Research has generally focused on the negative aspects of subgroup formation, but are there positives to the development of subgroups in organizational settings? Researchers analyzed data from 51 management teams working in Fortune 500 companies. The researchers identified subgroups within each team by analyzing the education level and tenure of each member. Researchers found that subgroup fragmentation was positively related to organizational ethical behavior only in organizations in which decision making was spread among more team members. This study indicates that subgroup fragmentation in leadership teams is related to positive outcomes in organizational settings.

On Near Misses and Completed Tasks: The Nature of Relief

Kate Sweeny and Kathleen D. Vohs

Although we often feel relief following near misses or upon completion of a task, there is still much researchers do not know about relief. To investigate relief, participants were told they would have to sing the song “Feelings” into a microphone in front of research staff.
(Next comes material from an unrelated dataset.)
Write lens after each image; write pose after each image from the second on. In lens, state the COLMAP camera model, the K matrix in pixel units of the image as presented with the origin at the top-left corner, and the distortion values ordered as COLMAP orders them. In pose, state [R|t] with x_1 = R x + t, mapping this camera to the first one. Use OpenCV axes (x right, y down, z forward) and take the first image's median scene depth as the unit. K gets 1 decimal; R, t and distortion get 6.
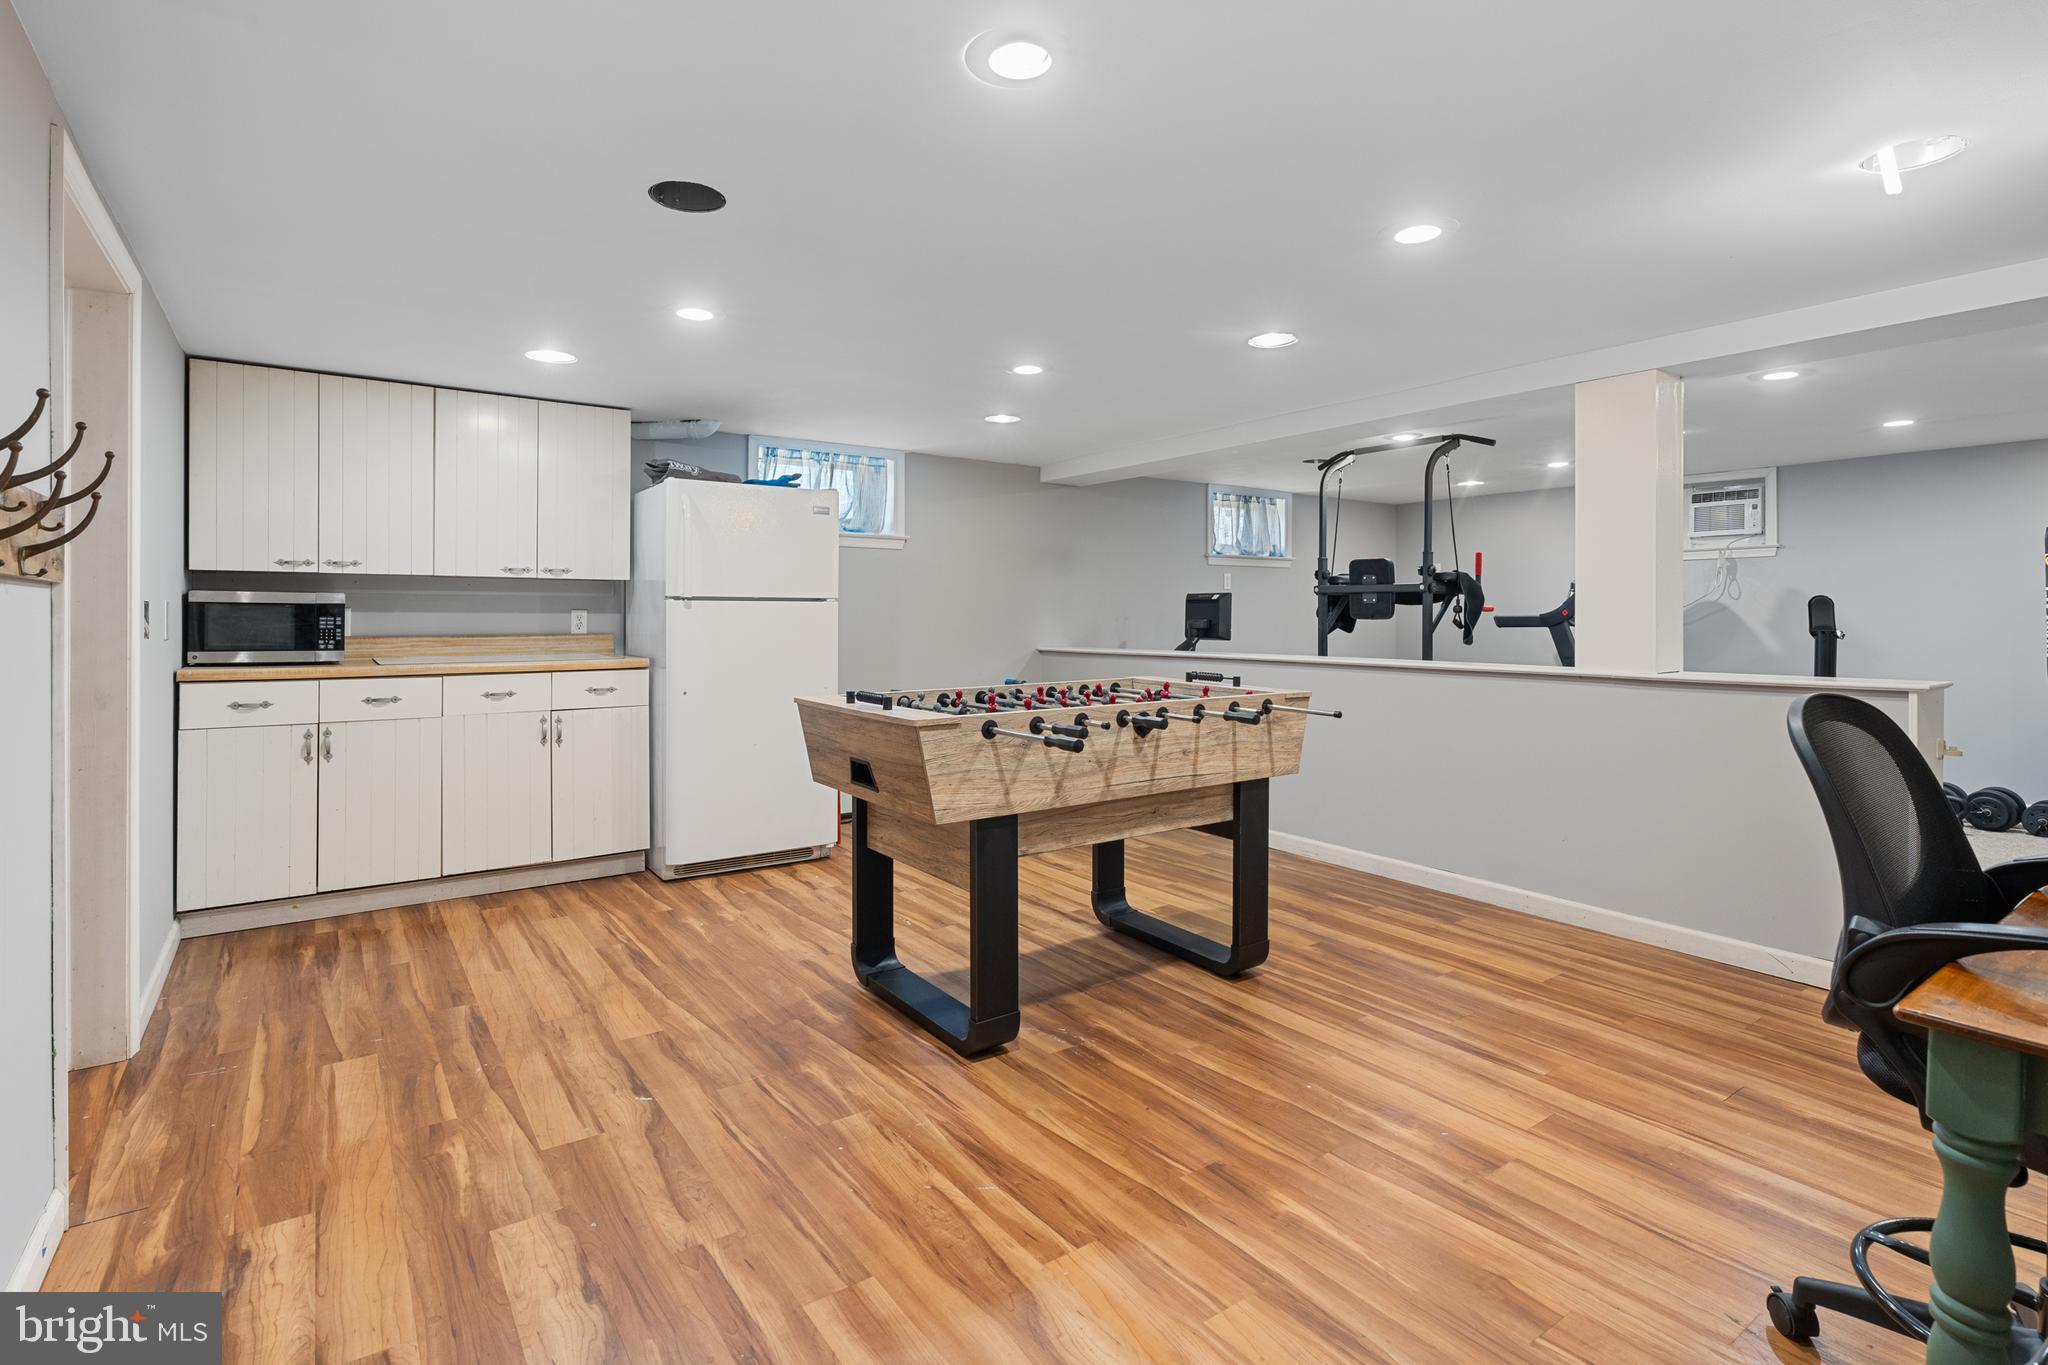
lens RADIAL K [[987.6, 0, 1021.6], [0, 987.6, 622.0], [0, 0, 1]] dist [-0.002294, -0.000042]
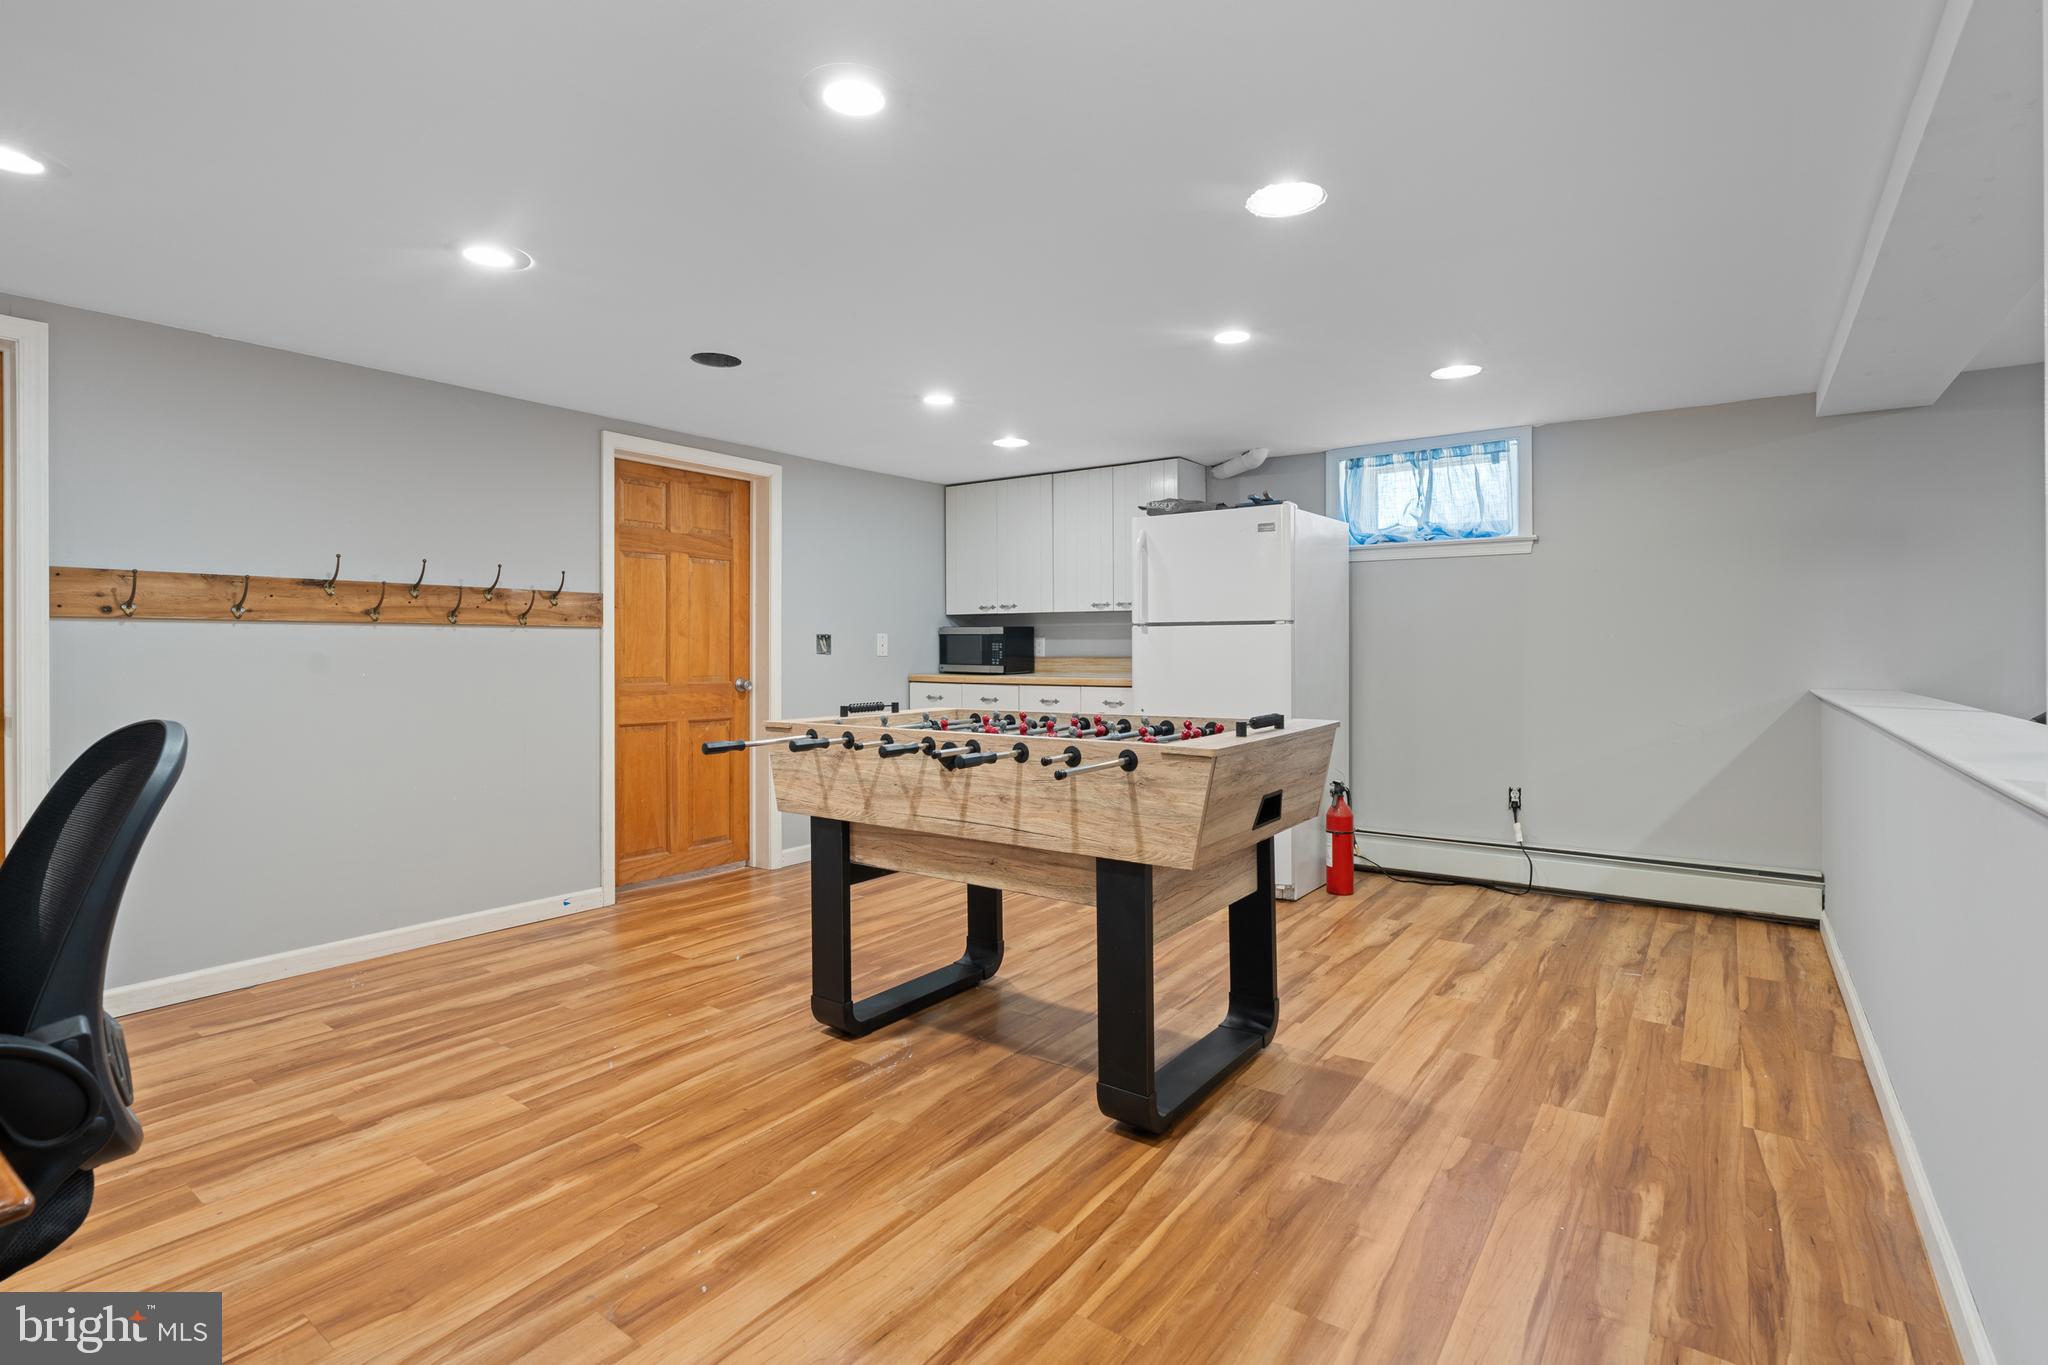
lens RADIAL K [[975.1, 0, 1020.5], [0, 975.1, 648.8], [0, 0, 1]] dist [-0.001612, 0.000141]
pose [[0.313752, -0.000132, -0.949505, 1.007958], [-0.003112, 0.999994, -0.001167, 0.007648], [0.949500, 0.003321, 0.313750, 0.805083]]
In some cases, the participants sang the song (task-completion condition), and in others they were told the microphone was broken so they would no longer have to sing (near-miss condition). Those in the near-miss condition experienced greater levels of negative counterfactual thinking (i.e., imagining what might have been) than those in the task-completion condition. Higher levels of counterfactual thinking in near-miss participants in turn led them to experience greater levels of social isolation.

The Social Dimension of Stress Reactivity: Acute Stress Increases Prosocial Behavior in Humans

Bernadette von Dawans, Urs Fischbacher, Clemens Kirschbaum, Ernst Fehr, and Markus Heinrichs

How do men act after they have been under stress? In this study, men took part in either the control or the active version of the Trier Social Stress Test for Groups. They then played several games with partners that measured participants’ trust, trustworthiness, sharing, punishment, and nonsocial risk behavior. Men in the stress condition displayed greater levels of trust, trustworthiness, and sharing — but not punishment or nonsocial risk — than men in the control group. This study suggests that stress promotes prosocial approach behavior in men and that prosocial approach behavior may serve as an effective coping mechanism in those experiencing stress.